The fix: Only fund an FSA for known, predictable costs: prescription copays, glasses, contact lenses, dental fillings, and therapist copays. Do not guess on surgery or major dental work. And set a calendar reminder for February 15th to submit every single outstanding claim.
Mistake #9: Waiting Until the Last Hour of Open Enrollment
Open Enrollment deadlines are absolute. For Healthcare.gov, the window typically closes December 15 for January 1 coverage. For employer plans, it might be a random Friday in November.

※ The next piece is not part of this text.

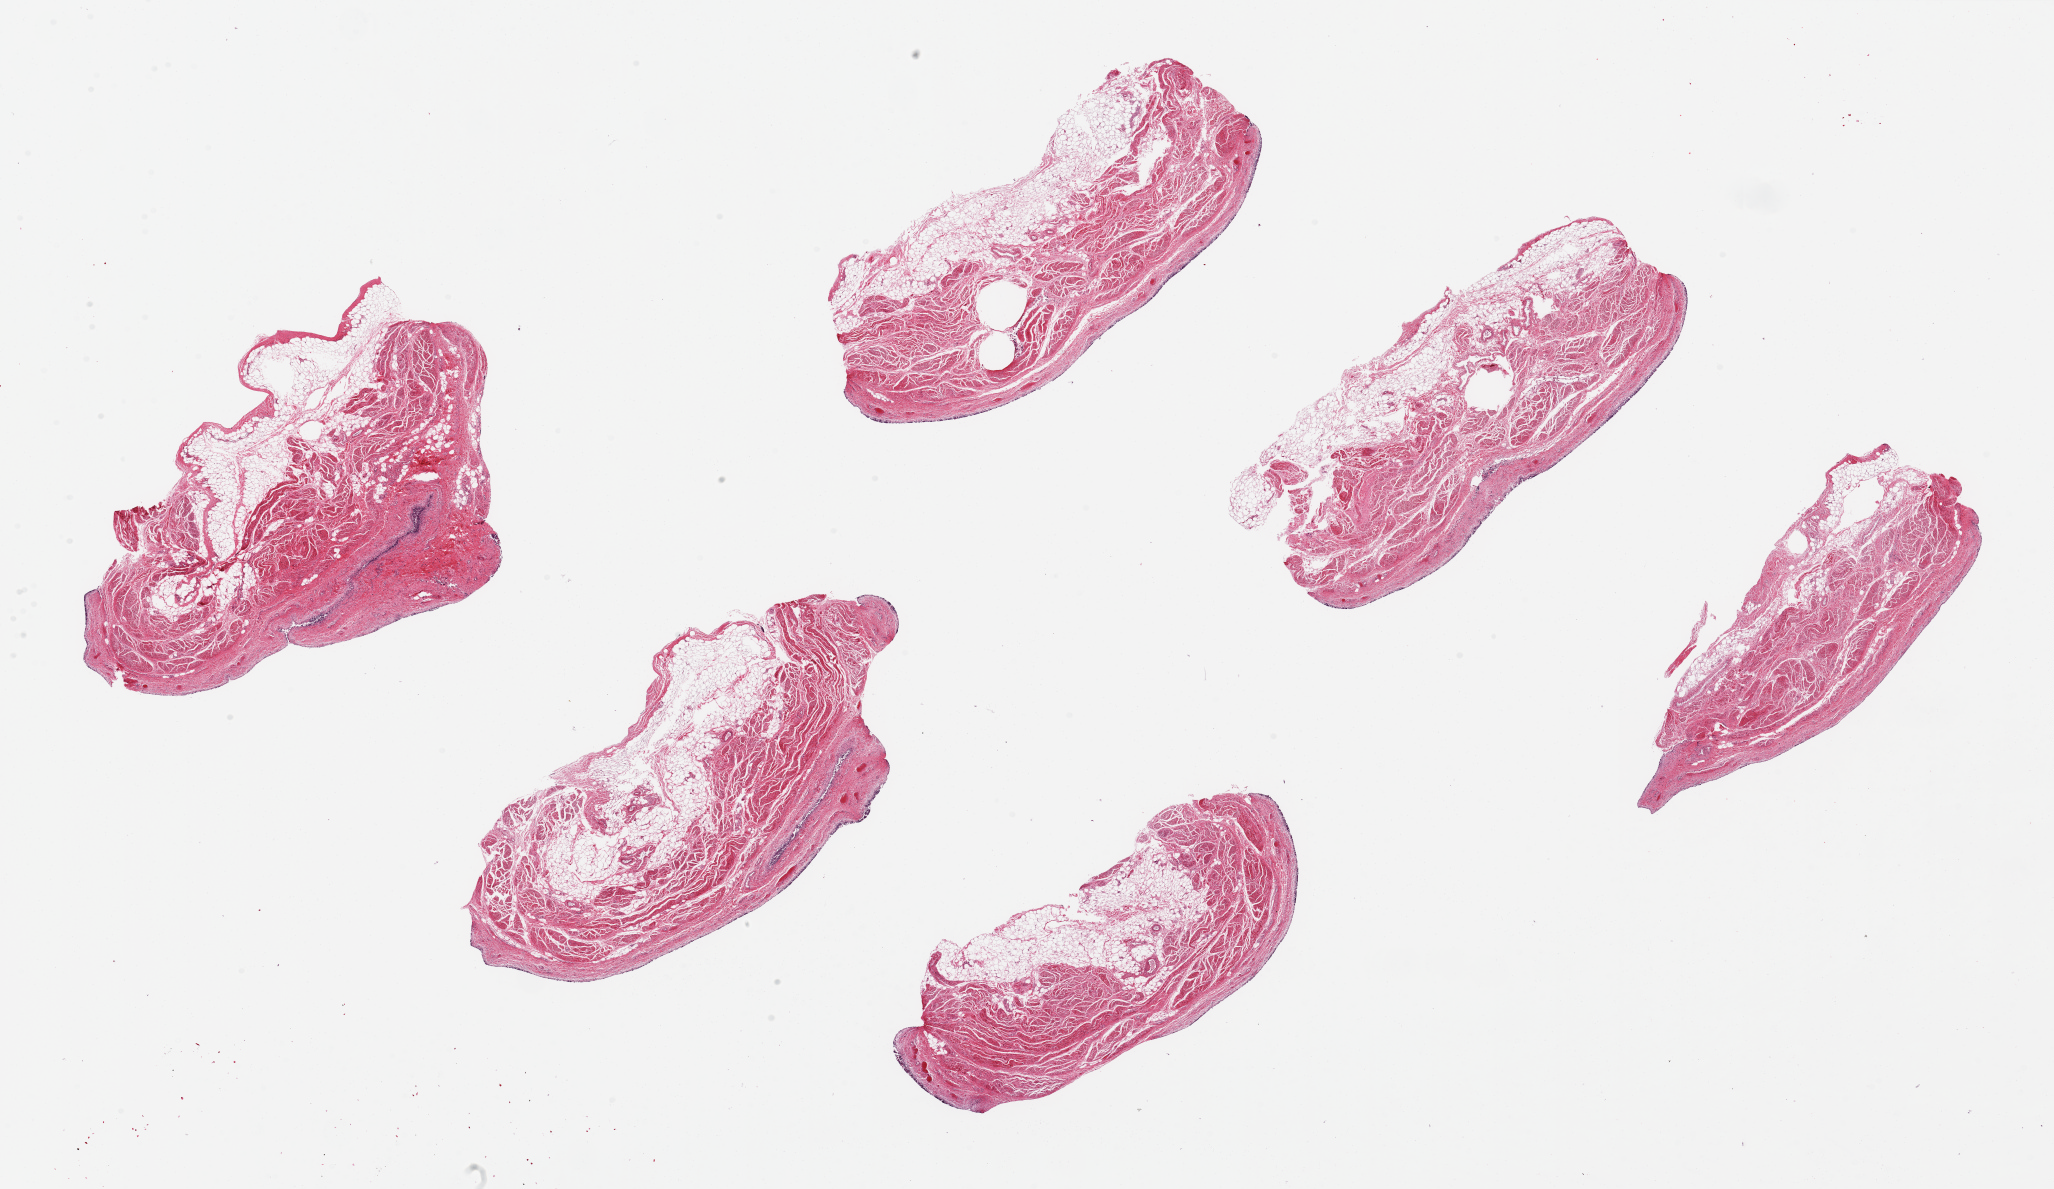
Hematoxylin and eosin (H&E) whole-slide image, whole scanned area (about 32.5 x 18.8 mm, from a 20x scan) shown as a low-resolution overview. PAXgene-fixed paraffin-embedded (PFPE) section. Target tissue: urinary bladder. Tissue donor sample. Female donor.
Pathologist's review note for this sample: 6 pieces up to 8x4 mm; epithelium largely sloughed.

Waiting until 11:59 PM on the final day guarantees one of three disasters: website crash, customer service hold times of 2+ hours, or typographical errors in your application that take weeks to fix.
The December 15 Disaster Pattern
Every December 16, the news is full of horror stories: “I clicked submit at 11:50 PM, but the site timed out.” “I forgot to upload my income verification documents.” “I accidentally enrolled my spouse in a plan with a different network than mine.”
The professional strategy: Complete your application no later than one week before the deadline. Screenshot every confirmation screen. Download your plan’s Summary of Benefits and ID card (even the digital version). Then call the insurer’s customer service line to verbally confirm your enrollment. Yes, it is paranoid. Yes, it saves thousands.
Your Open Enrollment Checklist (Save This Page)
Print this list. Do not close your browser until every box is checked.
- Download current plan’s 2025 Summary of Benefits. Compare deductibles, OOP max, and copays to 2024.
- Search for your top 3 doctors and local hospital in the 2025 provider directory. Screenshot proof.
- Check every prescription drug against the 2025 formulary. Note any tier changes or prior auth requirements.
- Estimate next year’s total medical use (visits, procedures, ER trips). Run the cost estimator on 3 different plans.
- Calculate your correct projected income for subsidy purposes. Be conservative if you have bonuses or variable pay.
- Decide: HSA or FSA? If choosing high-deductible plan, max the HSA. If low-deductible, fund the FSA for known costs only.
- For families with kids: Check if pediatric dental is embedded (bad for orthodontia) or standalone (good).
- Enroll at least 7 days before the deadline. Screenshot everything. Call to confirm.
Final Reality Check
Open Enrollment feels overwhelming because it is designed to be complex. Insurers profit when you are confused. But once you know where the traps are—the deductible distraction, the network shift, the formulary bait-and-switch—you stop being a victim and start being a shopper.
Take the time this year. Do not auto-renew. Do not stare only at the monthly premium. And whatever you do, do not wait until December 14th. The thousands of dollars you save will be your reward for reading the fine print that everyone else ignores. Your family’s health—and your bank account—will thank you.